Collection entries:
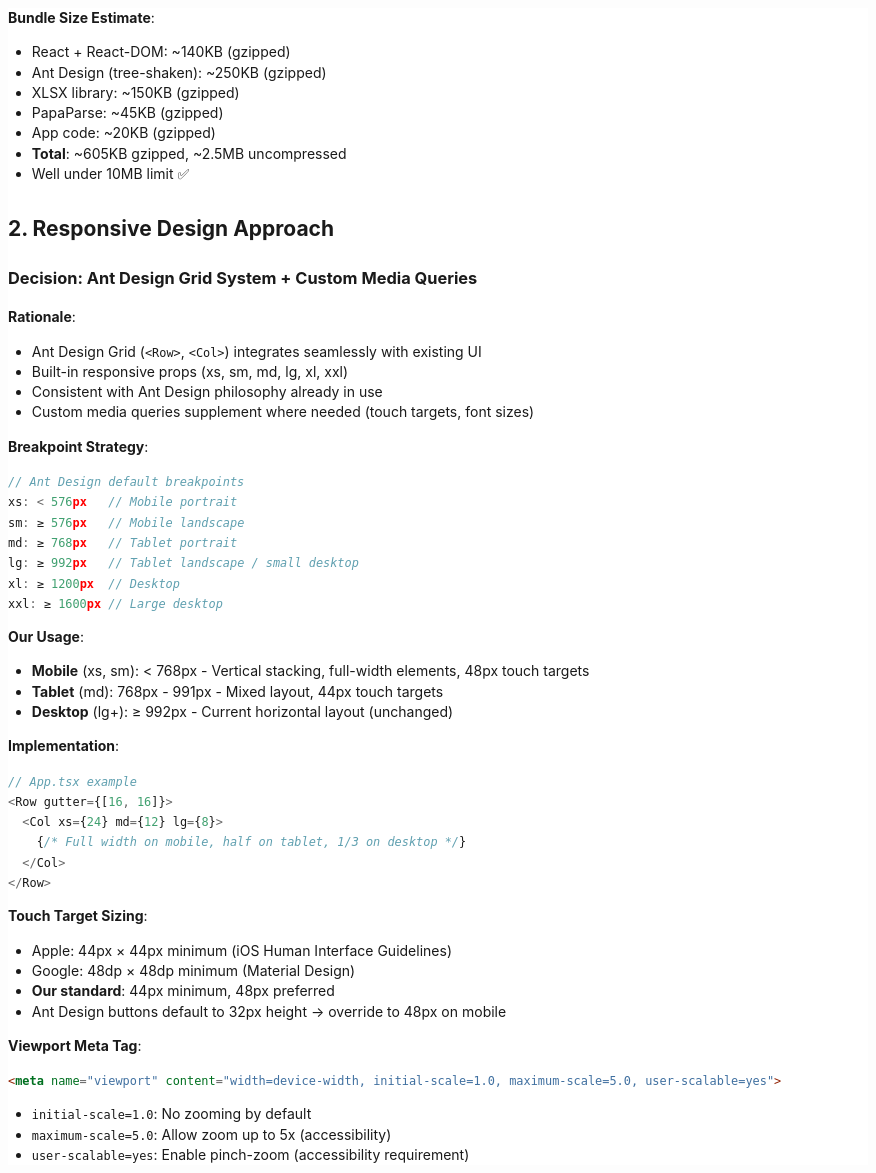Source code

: **Bundle Size Estimate**:
- React + React-DOM: ~140KB (gzipped)
- Ant Design (tree-shaken): ~250KB (gzipped)
- XLSX library: ~150KB (gzipped)
- PapaParse: ~45KB (gzipped)
- App code: ~20KB (gzipped)
- **Total**: ~605KB gzipped, ~2.5MB uncompressed
- Well under 10MB limit ✅

## 2. Responsive Design Approach

### Decision: Ant Design Grid System + Custom Media Queries

**Rationale**:
- Ant Design Grid (`<Row>`, `<Col>`) integrates seamlessly with existing UI
- Built-in responsive props (xs, sm, md, lg, xl, xxl)
- Consistent with Ant Design philosophy already in use
- Custom media queries supplement where needed (touch targets, font sizes)

**Breakpoint Strategy**:
```typescript
// Ant Design default breakpoints
xs: < 576px   // Mobile portrait
sm: ≥ 576px   // Mobile landscape
md: ≥ 768px   // Tablet portrait
lg: ≥ 992px   // Tablet landscape / small desktop
xl: ≥ 1200px  // Desktop
xxl: ≥ 1600px // Large desktop
```

**Our Usage**:
- **Mobile** (xs, sm): < 768px - Vertical stacking, full-width elements, 48px touch targets
- **Tablet** (md): 768px - 991px - Mixed layout, 44px touch targets
- **Desktop** (lg+): ≥ 992px - Current horizontal layout (unchanged)

**Implementation**:
```typescript
// App.tsx example
<Row gutter={[16, 16]}>
  <Col xs={24} md={12} lg={8}>
    {/* Full width on mobile, half on tablet, 1/3 on desktop */}
  </Col>
</Row>
```

**Touch Target Sizing**:
- Apple: 44px × 44px minimum (iOS Human Interface Guidelines)
- Google: 48dp × 48dp minimum (Material Design)
- **Our standard**: 44px minimum, 48px preferred
- Ant Design buttons default to 32px height → override to 48px on mobile

**Viewport Meta Tag**:
```html
<meta name="viewport" content="width=device-width, initial-scale=1.0, maximum-scale=5.0, user-scalable=yes">
```
- `initial-scale=1.0`: No zooming by default
- `maximum-scale=5.0`: Allow zoom up to 5x (accessibility)
- `user-scalable=yes`: Enable pinch-zoom (accessibility requirement)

§ Activity
Return all the entries word for word, but omit any pictures they contain.

§ Finished exercise
Source code

: **Bundle Size Estimate**:
- React + React-DOM: ~140KB (gzipped)
- Ant Design (tree-shaken): ~250KB (gzipped)
- XLSX library: ~150KB (gzipped)
- PapaParse: ~45KB (gzipped)
- App code: ~20KB (gzipped)
- **Total**: ~605KB gzipped, ~2.5MB uncompressed
- Well under 10MB limit ✅

## 2. Responsive Design Approach

### Decision: Ant Design Grid System + Custom Media Queries

**Rationale**:
- Ant Design Grid (`<Row>`, `<Col>`) integrates seamlessly with existing UI
- Built-in responsive props (xs, sm, md, lg, xl, xxl)
- Consistent with Ant Design philosophy already in use
- Custom media queries supplement where needed (touch targets, font sizes)

**Breakpoint Strategy**:
```typescript
// Ant Design default breakpoints
xs: < 576px   // Mobile portrait
sm: ≥ 576px   // Mobile landscape
md: ≥ 768px   // Tablet portrait
lg: ≥ 992px   // Tablet landscape / small desktop
xl: ≥ 1200px  // Desktop
xxl: ≥ 1600px // Large desktop
```

**Our Usage**:
- **Mobile** (xs, sm): < 768px - Vertical stacking, full-width elements, 48px touch targets
- **Tablet** (md): 768px - 991px - Mixed layout, 44px touch targets
- **Desktop** (lg+): ≥ 992px - Current horizontal layout (unchanged)

**Implementation**:
```typescript
// App.tsx example
<Row gutter={[16, 16]}>
  <Col xs={24} md={12} lg={8}>
    {/* Full width on mobile, half on tablet, 1/3 on desktop */}
  </Col>
</Row>
```

**Touch Target Sizing**:
- Apple: 44px × 44px minimum (iOS Human Interface Guidelines)
- Google: 48dp × 48dp minimum (Material Design)
- **Our standard**: 44px minimum, 48px preferred
- Ant Design buttons default to 32px height → override to 48px on mobile

**Viewport Meta Tag**:
```html
<meta name="viewport" content="width=device-width, initial-scale=1.0, maximum-scale=5.0, user-scalable=yes">
```
- `initial-scale=1.0`: No zooming by default
- `maximum-scale=5.0`: Allow zoom up to 5x (accessibility)
- `user-scalable=yes`: Enable pinch-zoom (accessibility requirement)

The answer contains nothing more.